Mathieu Deleu
ADEO Tech Blog
Published in
11 min readMar 25, 2024

--

In an e-commerce website, many interactions with customers are managed by an AI model, in terms of recommendations, searches, personalisation, and so on. Each one of those models is supported by a data product in production, in which data scientists are involved in every stage of its lifecycle, from problem formulation to ongoing maintenance.

In this fast-moving world, we data scientists need to quickly iterate on our algorithms if we want our products to remain relevant, and we need to do it safely.

For that we need autonomy in production, not only developing models but also deploying, monitoring, and maintaining them in a real-world environment. A true “you build it, you run it” approach, that leads to multiple benefits :

  • Faster Iterations and Adaptability

Data scientists can respond more quickly to issues or changes in requirements when they have direct control over the deployment and operational aspects of their models.
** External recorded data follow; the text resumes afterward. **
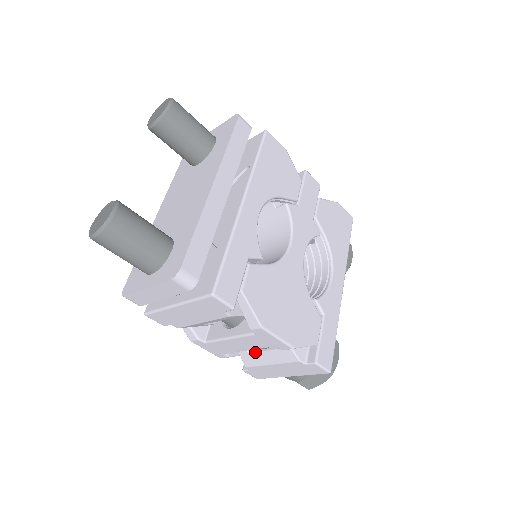
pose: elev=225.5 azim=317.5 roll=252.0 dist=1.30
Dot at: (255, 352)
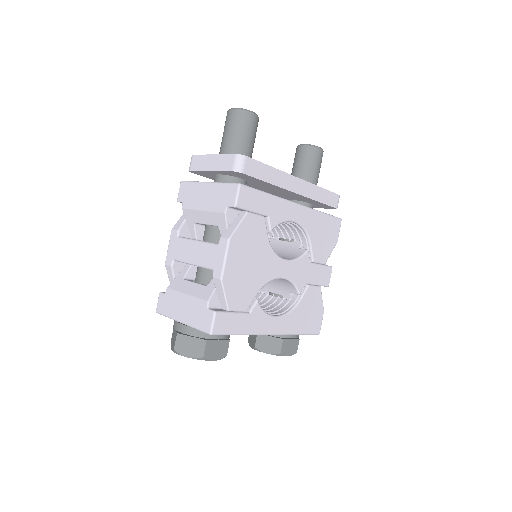
Dot at: (188, 280)
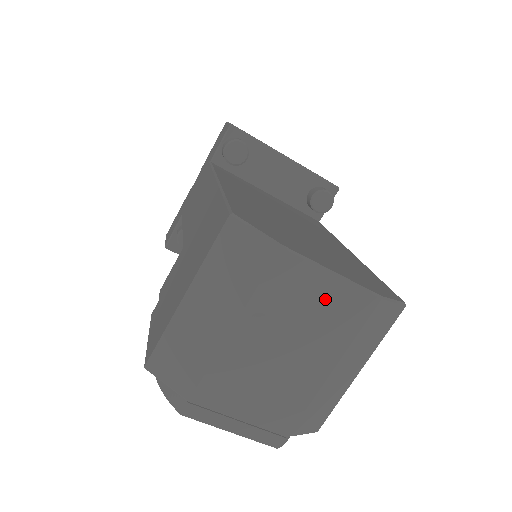
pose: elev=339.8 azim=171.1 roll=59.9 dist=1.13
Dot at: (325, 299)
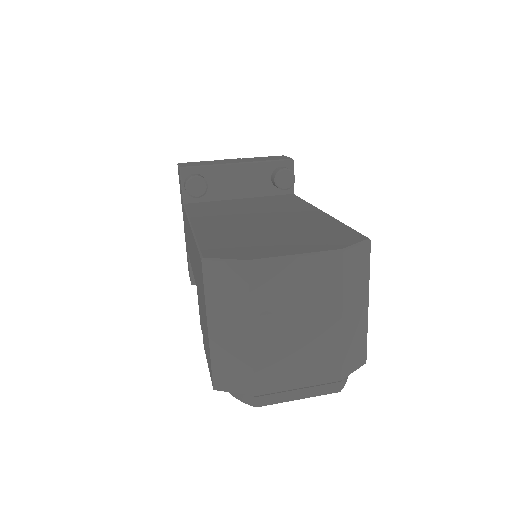
Dot at: (302, 276)
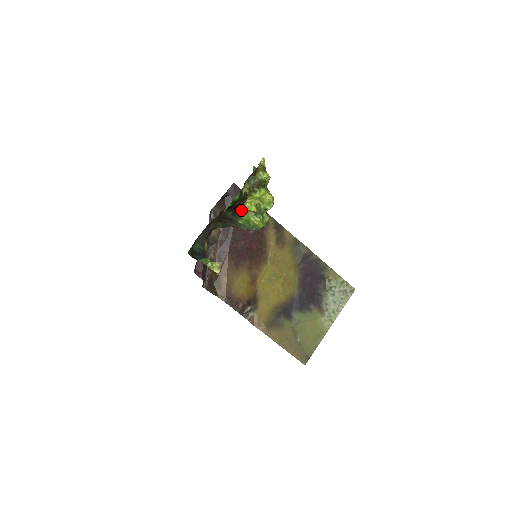
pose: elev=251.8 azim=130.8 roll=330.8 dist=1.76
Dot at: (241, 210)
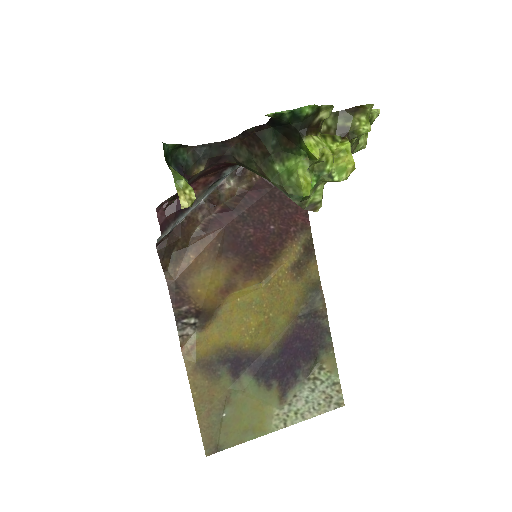
Dot at: (293, 147)
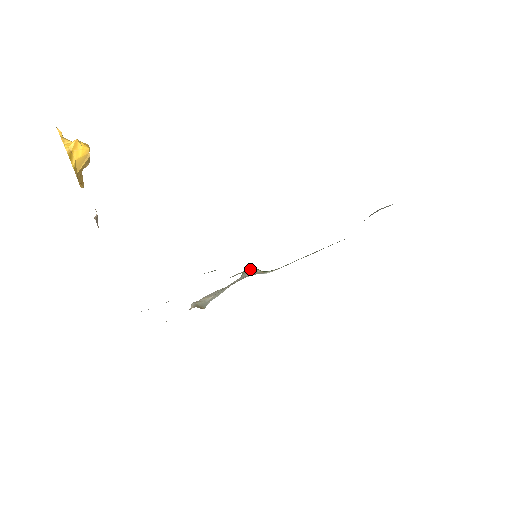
  • Reduced Silos and Bottlenecks

Reducing silos and bottlenecks in the development process reduces the risk of potential problems when moving from development to production.

  • Continuous Improvement

Teams are more motivated to implement continuous improvement processes when they are directly responsible for the ongoing success of the product.

This approach aligns development and operational considerations, leading to more reliable data products.

Reliable in this case means quality, traceability, reproducibility, and, of course, that what we are doing meets its business objectives.

Our team at Adeo Search and Publication is responsible for creating and maintaining a popularity score for each offer in our product catalog, for multiple business units. This score, computed once per day in batch mode, is used in various applications, from search to recommendations. We build it, we run it. We serve multiple websites for more than twenty millions unique visits each week. It has to be reliable.

Strictly speaking it’s a regression on tabular data. What’s more, we only execute it in batch mode with no online inference. The easiest use case for data scientists, right ?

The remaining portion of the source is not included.